L’histoire tient en quelques lignes. 31 août, dernier jour des vacances pour une bande de lycéens après six semaines de vie en commun. Les garçons – la colonie n’étant pas mixte – veulent profiter à fond de leur ultime excursion avant la séparation et le retour dans les familles. Une panne dans la climatisation du minibus les contraint de s’arrêter avant la destination prévue. Qu’à cela ne tienne ! On s’arrête près d’un bras du fleuve pour pique-niquer. Mais la baignade improvisée vire au drame. Comme le veut la maxime qui donne son titre au roman : « Cette vérité connue intimement, règle sacrée que nul n’oserait questionner. Que chacun porte en chœur. On ne se baigne pas dans la Loire. Ni printemps, ni été, ni même un doigt de pied ». Guillaume Nail a trouvé sa source d’inspiration dans le drame de Juigné-sur-Loire qui en 1969, a coûté la vie à dix-neuf enfants. Mais, loin d’en proposer une restitution fidèle, il adapte et transpose ce fait divers à l’époque actuelle, tout en offrant à ses protagonistes une aura tragique et universelle.

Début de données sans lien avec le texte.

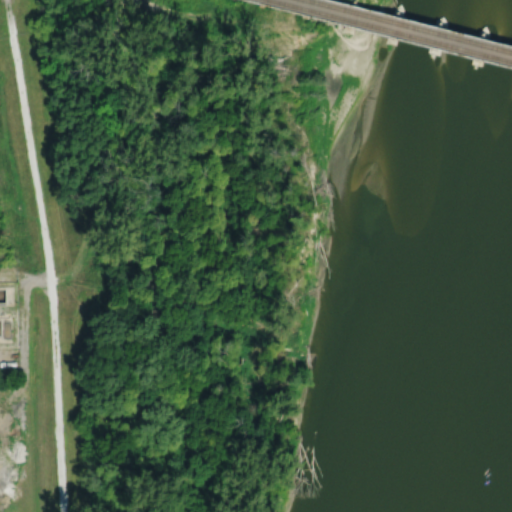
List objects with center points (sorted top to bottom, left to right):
railway: (412, 25)
railway: (395, 29)
road: (7, 272)
river: (460, 287)
building: (8, 314)
wastewater plant: (8, 322)
road: (5, 359)
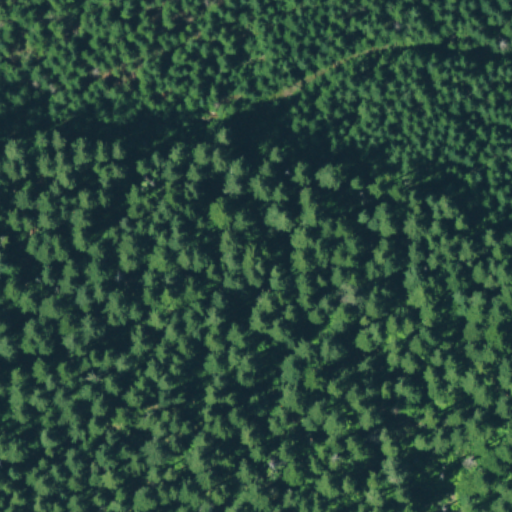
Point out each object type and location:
road: (375, 43)
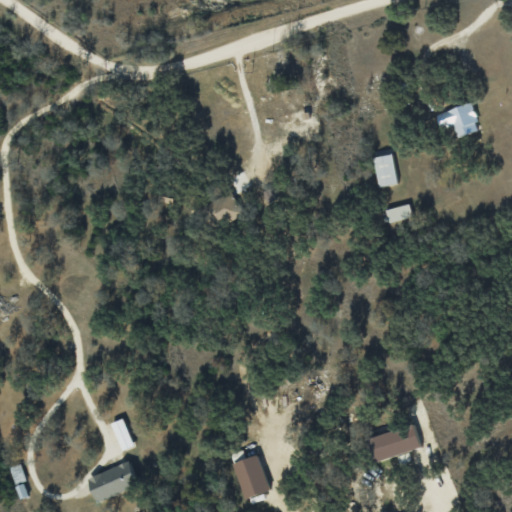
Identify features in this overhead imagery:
road: (468, 28)
road: (185, 62)
road: (249, 105)
building: (458, 119)
building: (383, 169)
road: (5, 193)
building: (222, 208)
building: (397, 212)
building: (120, 434)
building: (393, 442)
building: (249, 476)
building: (111, 481)
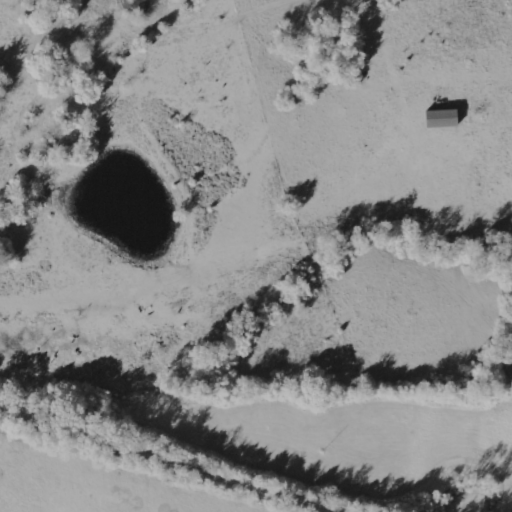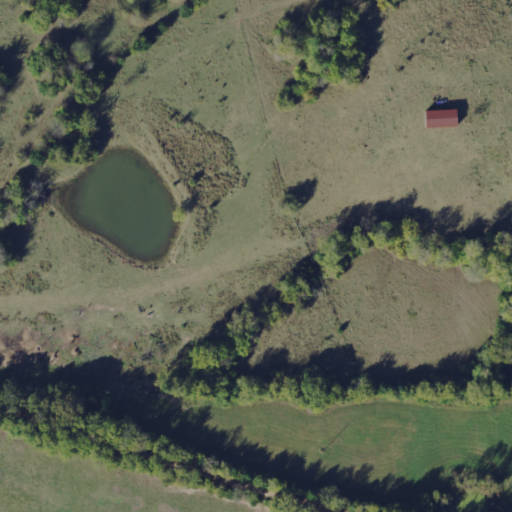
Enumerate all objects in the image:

Un tableau sensible et cruel de l’adolescence

La fatale journée du 31 août et la soirée qui l’a précédée se dévoilent par bribes à travers les points de vue croisés des différents personnages. Il y a Benoît, le directeur de la colo, qui cultive d’inavouables penchants pour ses jeunes pensionnaires, dont il dérobe caleçons et T-shirts afin de les renifler en cachette.  « Il n’est pas le seul, il l’a lu. Le fétichisme olfactif, ça s’appelle ». À ses côtés, on trouve Pauline, la monitrice à peine plus âgée que ceux qu’elle a pour mission d’encadrer et qui n’est pas insensible au charme de Gus, le bout en train de la bande. Ce dernier, par ses pitreries et bravades cherche à faire oublier les fêlures d’une famille dysfonctionnelle. Dans le groupe, il y a aussi Totof, qui profite d’un ballon envolé par-dessus un mur, pour échapper à la « meute » immature et profiter de la solitude du parc d’un mystérieux château. Il y a enfin Pierre, complexé par son corps, qui garde le souvenir cuisant du harcèlement vécu lors de sa première colo, à l’âge de sept ans, et son ami Farid, son partenaire de crapette pour lequel il sent naître ses premiers émois…

L’écriture de Guillaume Nail, nerveuse et rythmée offre une grande place aux images. L’auteur esquisse un tableau trash et tendre de l’adolescence, de ses contradictions et de la difficulté d’affirmer sa personnalité dans un théâtre de stéréotypes et de postures viriles. Faisant parfois penser au cinéma de Xavier Dolan ou de Gregg Araki, On ne se baigne pas dans la Loire par son mélange d’envolées lyriques et de mots crus, est un roman percutant, qui ne laisse pas indifférent.